Ichi Ban was second across the line and second overall, less than two minutes away on corrected time from backing up her 2019 overall win.
The six TP52s closely followed in the fully-crewed IRC standings, with David Doherty’s Matador third ahead of Matt Donald/Chris Townsend’s Gweilo (the 2020/21 Audi Centre Sydney Blue Water Pointscore champion), Gordon Ketelbey’s Zen, Seb Bohm’s Smuggler, Sam Haynes’ Celestial and Craig Neil’s Quest.
Seb Bohm, owner/skipper of Smuggler said: “It was great to be out there again. The boat was very well prepared.
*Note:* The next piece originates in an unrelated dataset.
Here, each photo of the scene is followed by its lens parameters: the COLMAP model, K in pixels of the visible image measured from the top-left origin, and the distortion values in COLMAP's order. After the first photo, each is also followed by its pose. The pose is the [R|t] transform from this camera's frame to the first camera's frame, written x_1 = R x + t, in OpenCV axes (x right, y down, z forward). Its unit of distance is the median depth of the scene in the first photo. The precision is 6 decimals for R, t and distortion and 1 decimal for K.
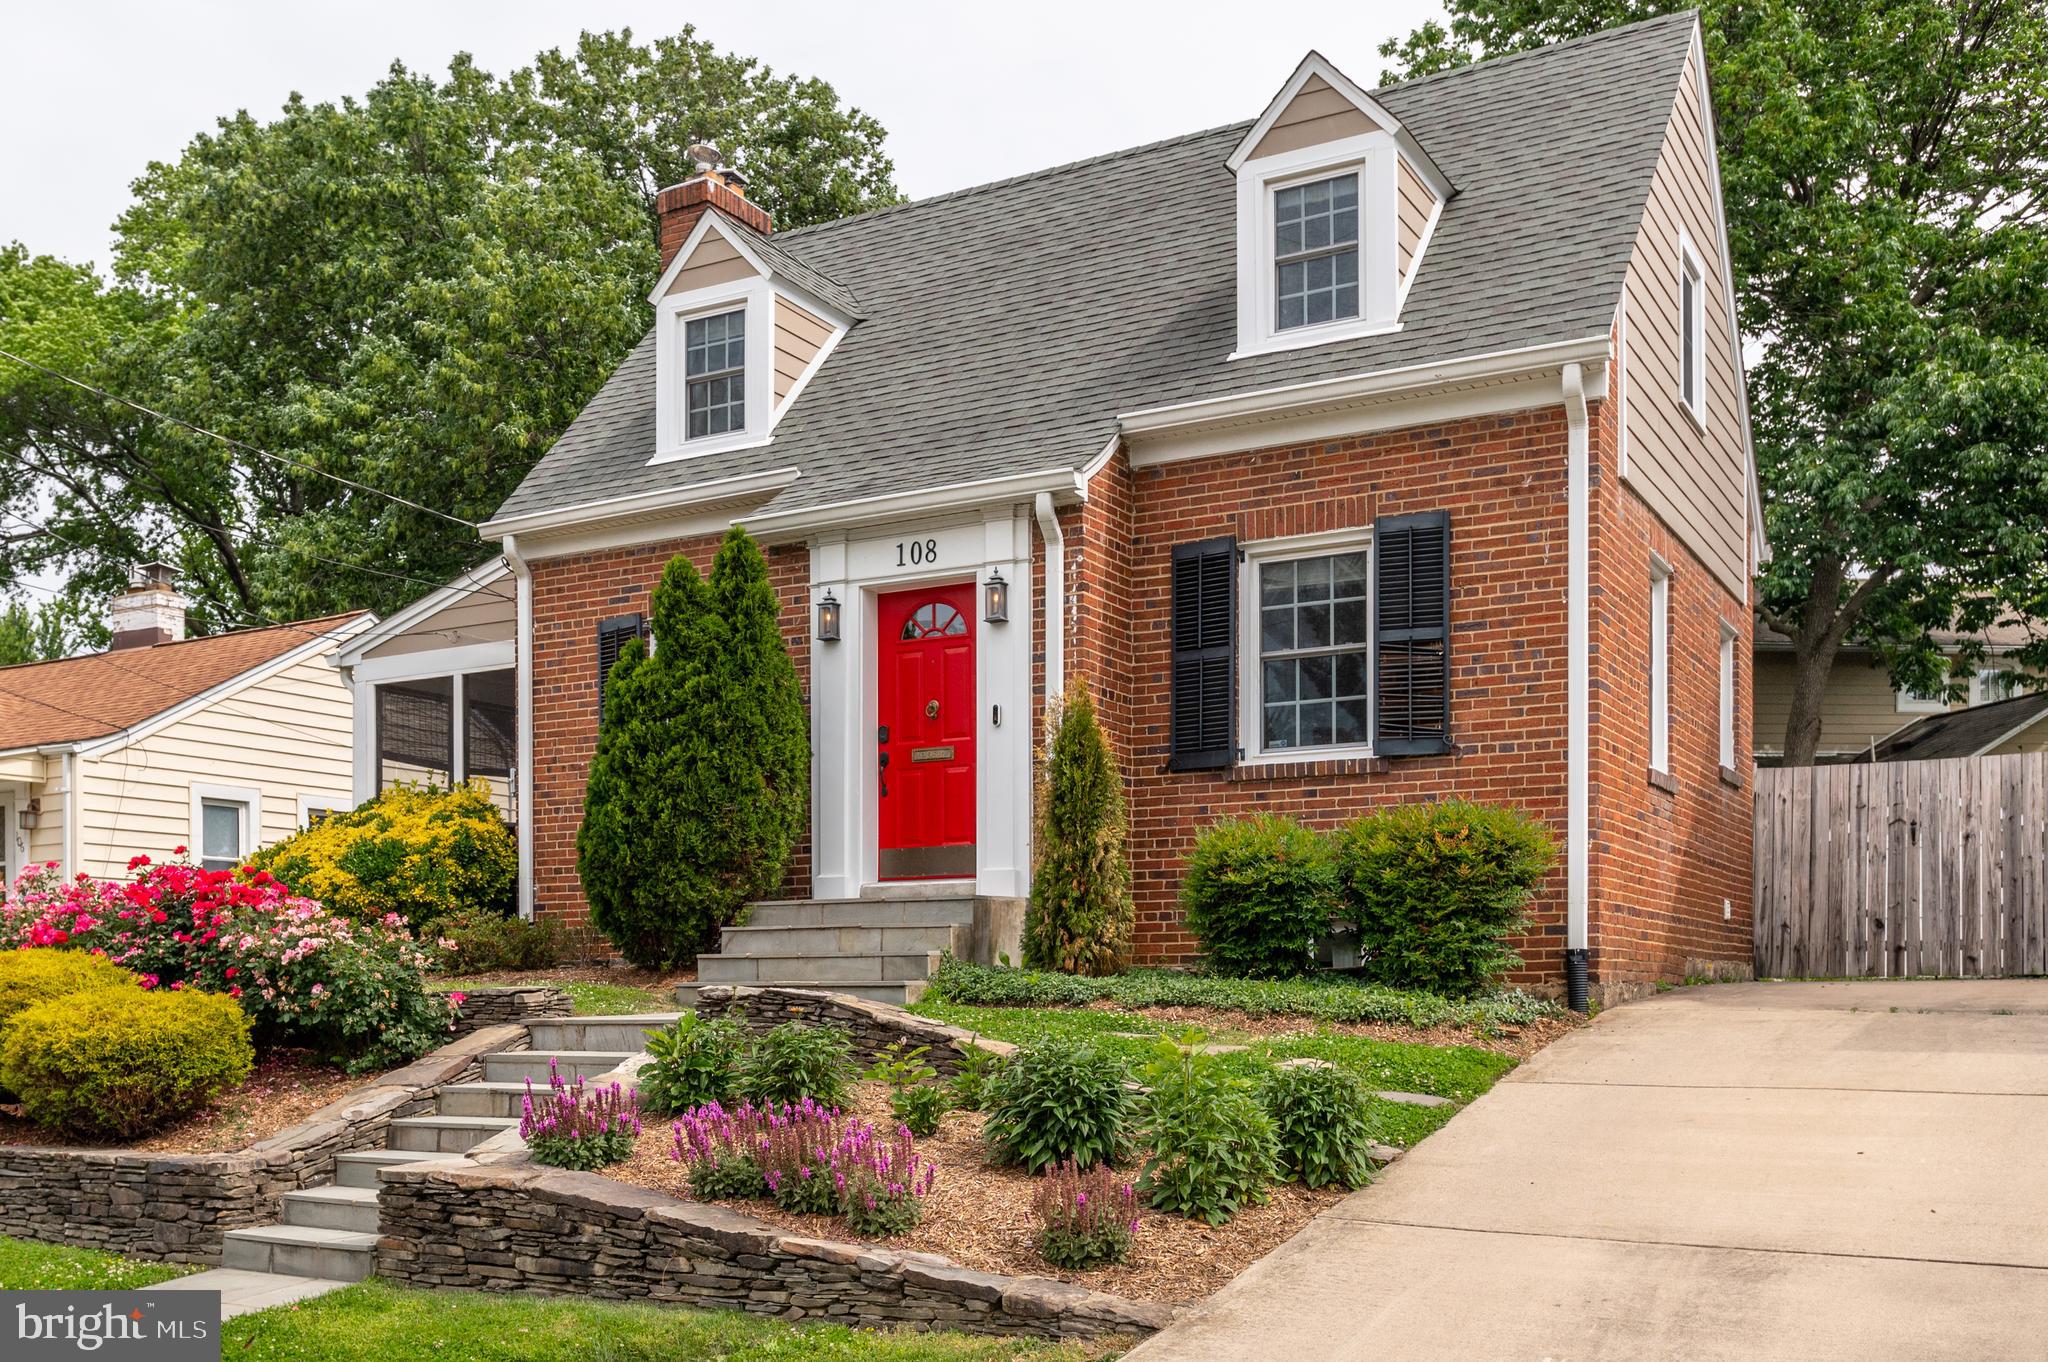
lens RADIAL K [[1450.2, 0, 1023.1], [0, 1450.2, 674.0], [0, 0, 1]] dist [0.001011, -0.005189]
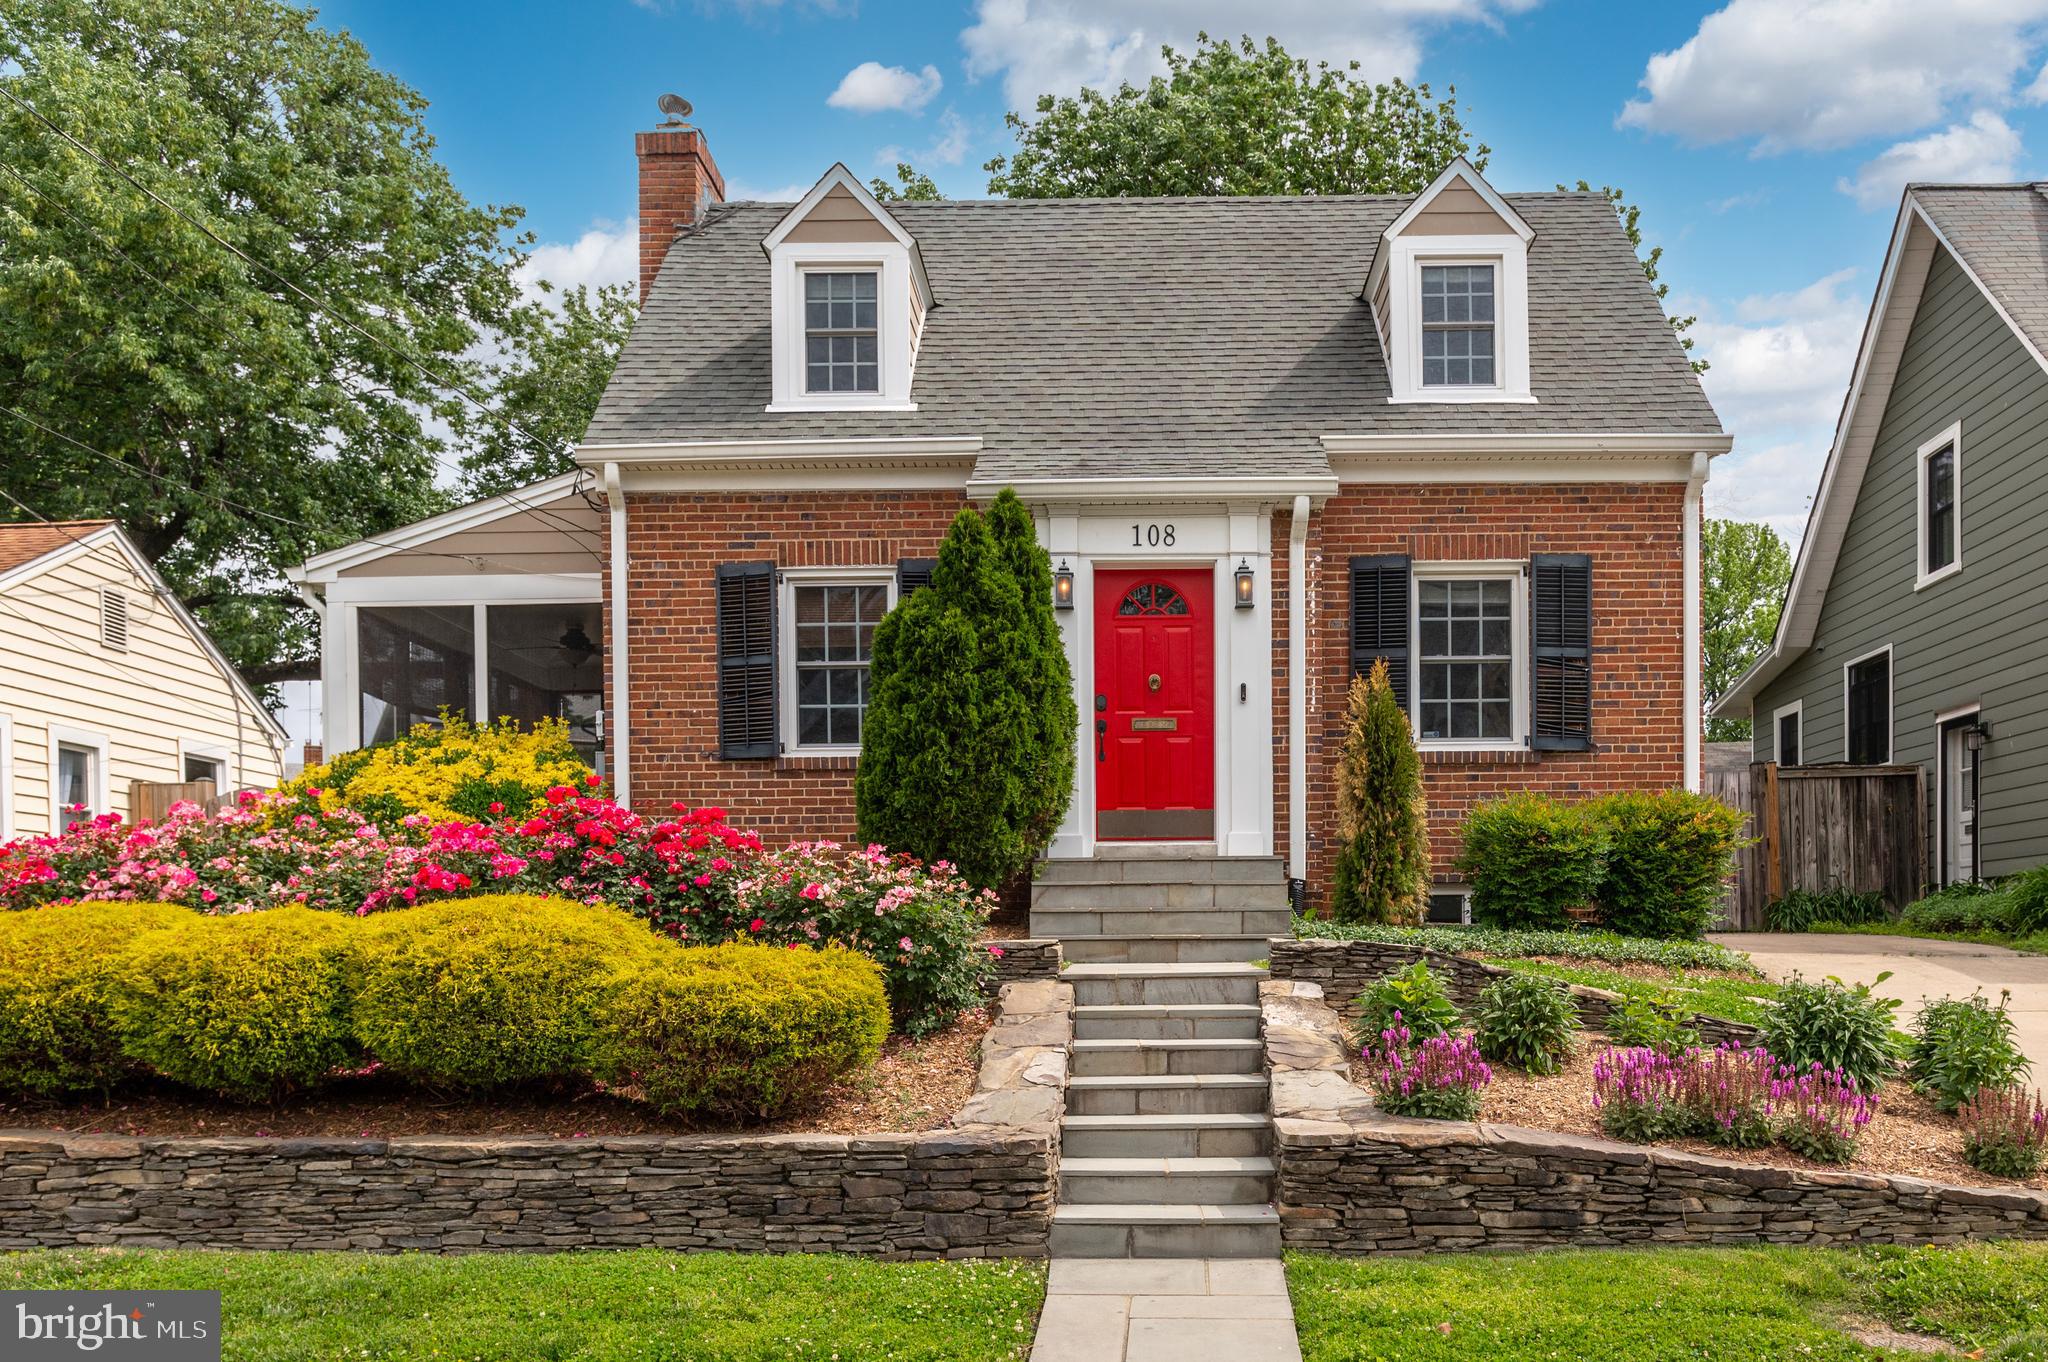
lens RADIAL K [[1249.2, 0, 1023.6], [0, 1249.2, 699.7], [0, 0, 1]] dist [-0.012031, 0.004384]
pose [[0.920443, 0.071805, 0.384224, -0.554997], [-0.079248, 0.996849, 0.003553, 0.045237], [-0.382758, -0.033719, 0.923233, 0.202969]]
“We had a great downwind run, then it was a bit of a bash back, but we kept up with the big boys.
“We’re very pleased with the result, we loved being out there again.”
Rob Aldis’ DK46 Khaleesi, Mark Griffith’s DK46 Old School Racing and Mark Spring’s Beneteau 45 Highly Sprung were the nearest fully-crewed challengers on IRC. Highly Sprung claimed PHS honours.
After more than 17 hours of racing, the battle for line honours in the Two-Handed Division came down to just two minutes.
It was 0303hrs when Salt Shaker crossed the line, with Disko Trooper_Contender Sailcloth just over two minutes behind.
Disko Trooper stayed close enough to claim the overall win on IRC, ahead of another J99, Rum Rebellion (Shane Connelly and Graeme Dunlop).
Peter Franki, owner/skipper of Salt Shaker, was pleased to be part of a competitive race.
“We got a pretty good start, we got out of the Harbour ok,” he said.
“Disko Trooper was in front of us at that stage and they were our main challenger, but we had a lovely sail down to Flinders Islet.
“It was a nice sail back up in varied conditions – the maximum wind speed we had was around 25 knots and it was mostly NNE.
“It was quite a scenic trip up the coast. We came right in close to Port Hacking at night, then short tacking up the coast between Port Hacking and Sydney was quite tiring.
“We were tacking every six or seven minutes, I guess. We made a couple of big gains and a couple of big losses.
“But I had a great co-pilot, Drew Jones, and the competition was keen but very friendly. It’s great to see so many people embracing this new dimension to sailing.”
The Bird Island Race on Saturday 13 November will be the second race of the Audi Centre Sydney Blue Water Pointscore.